А бояр, бородачей, всех связать кровавой порукой... Семя Милославского! Франц, сегодня ж послать указы: из тюрем, монастырей везти стрельцов в Преображенское...
20
За обедом он опять как будто повеселел. Некоторые заметили новую в нем особенность - темный, пристальный взгляд: среди беседы и шуток вдруг, замолкнув, уставится на того или другого, - непроницаемо, пытливо, - нечеловечным взглядом... Дернет ноздрей и - снова усмехается, пьет, хохочет деревянно...
Иноземцы - военные, моряки, инженеры сидели весело, дышали свободно. Русским было тяжело за этим обедом. Играла музыка, ждали дам для танцев. Алексашка Меньшиков поглядывал на руки Петра, лежавшие на столе, - они сжимались и разжимались. Лефорт рассказывал различные курьезите о любовницах французского короля. Становилось шумнее. Вдруг, высоко вскрикнув петушиным горлом, Петр вскочил, бешено перегнулся через стол к Шеину:
- Вор, вор!
Отшвырнув стул, выбежал. Гости смешались, поднялись. Лефорт кидался ко всем, успокаивая. Музыка гремела с хор. В сенях появились первые дамы, оправляя парики и платья... Взоры всех привлекла пышная синеглазая красавица, с высоко взбитыми пепельными волосами, - шелковые с золотыми кружевами юбки ее были необъятны, голые плечи и руки белы и соблазнительны до крайности. Ни на кого не глядя, она вошла в зал, медленно, по-ученому, присела и так стояла, глядя вверх, в руке - роза.

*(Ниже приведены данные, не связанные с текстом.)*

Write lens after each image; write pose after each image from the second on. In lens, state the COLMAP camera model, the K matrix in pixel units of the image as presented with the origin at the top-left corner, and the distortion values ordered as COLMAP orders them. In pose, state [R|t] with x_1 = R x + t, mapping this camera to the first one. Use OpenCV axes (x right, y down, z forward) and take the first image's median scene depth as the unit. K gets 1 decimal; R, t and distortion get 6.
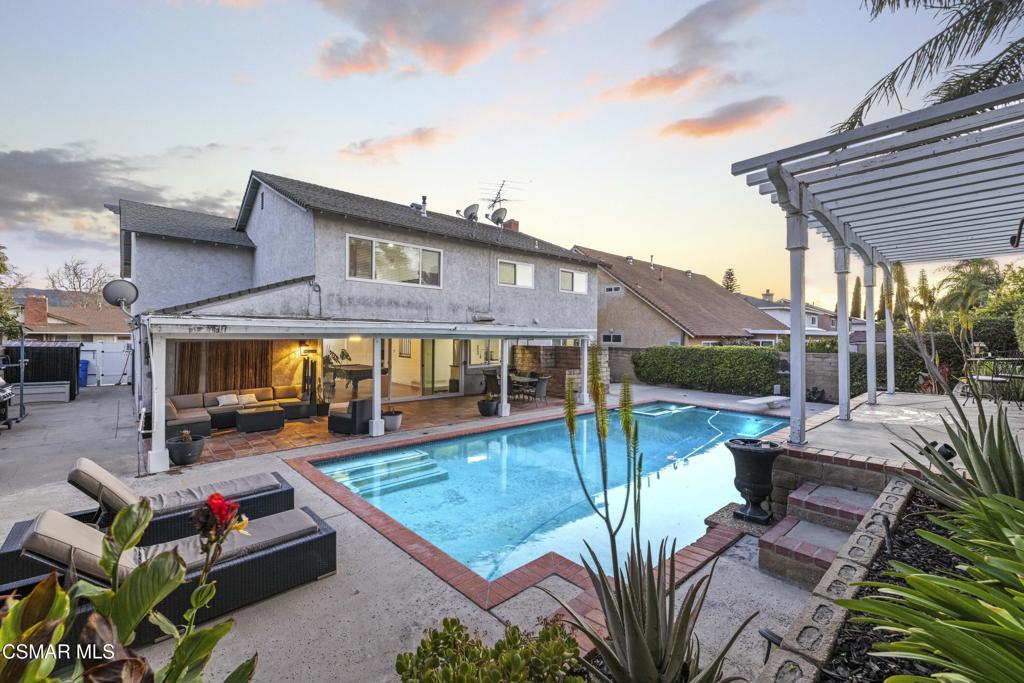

Иноземцы торопливо спрашивали: "Кто эта?" Оказалось - дочь богатейшего купчины Бровкина, - Александра Ивановна Волкова. Лефорт, поцеловав кончики пальцев, просил ее на танец. Пошли пары, шаркая и кланяясь. И снова - замешательство: дыша ноздрями, вернулся Петр, зрачки его нашли Шеина, - выхватил шпагу и с размаху рубанул ею по столу перед лицом отшатнувшегося генералиссимуса. Полетели осколки стекол. Подскочил Лефорт. Петр ударил его локтем в лицо и второй раз промахнулся шпагой по Шеину.
- Весь твой полк, тебя, всех твоих полковников изрублю, вор, бл...ий сын, дурак...
Алексашка бросил даму, смело подошел к Петру, не берегясь шпаги, обнял его, зашептал на ухо. Шпага упала, Петр задышал в Алексашкин парик:
- Сволочи, ах, сволочи... Он полковничьими званиями торговал...
- Ничего, мин херц, обойдется, выпей венгерского...
Обошлось. Выпил венгерского, после сего погрозил пальцем Шеину. Подозвал Лефорта, поцеловал его в распухший нос:
- А где Анна? Справлялся? Здорова? - Перекосив сжатый рот, взглянул на оранжевый закат за высокими окнами. - Постой, сам схожу за ней...
В домике у вдовы Монс бегали со свечками, хлопали дверьми, и вдова и сенные девки сбились с ног, - беда: Анхен разгневалась, что плохо были накрахмалены нижние юбки, пришлось крахмалить и утюжить заново. Анна сидела наверху, в напудренном парике, но не одетая, в пудромантеле, зашивала чулок. Такой застал ее Петр, пробежав наверх мимо перепуганных вдовы и девок.
Анхен поднялась, закинула голову, слабо ахнула. Петр жадно схватил ее, полураздетую, любимую. В низенькой комнатке звонко стучало ее сердце.
21
Закованных стрельцов отовсюду отвозили в Преображенскую слободу, сажали под караул по избам и подвалам.
В конце сентября начался розыск. Допрашивали Петр, Ромодановский, Тихон Стрешнев и Лев Кириллович. Костры горели всю ночь в слободе перед избами, где происходили пытки. В четырнадцати застенках стрельцов поднимали на дыбу, били кнутом, сняв - волочили на двор и держали над горящей соломой. Давали пить водку, чтобы человек ожил, и опять вздергивали на вывороченных руках, выпытывая имена главных заводчиков. Недели через две удалось напасть на след... Овсей Ржов, не вытерпев боли и жалости к себе, когда докрасна раскаленными клещами стали ломать ему ребра, сказал про письмо Софьи, по ее-де приказу они и шли в Новодевичье - сажать ее на царство. Константин, брат Овсея, с третьей крови сказал, что письмо они, стрельцы, затоптали в навоз под средней башней Нового Иерусалима.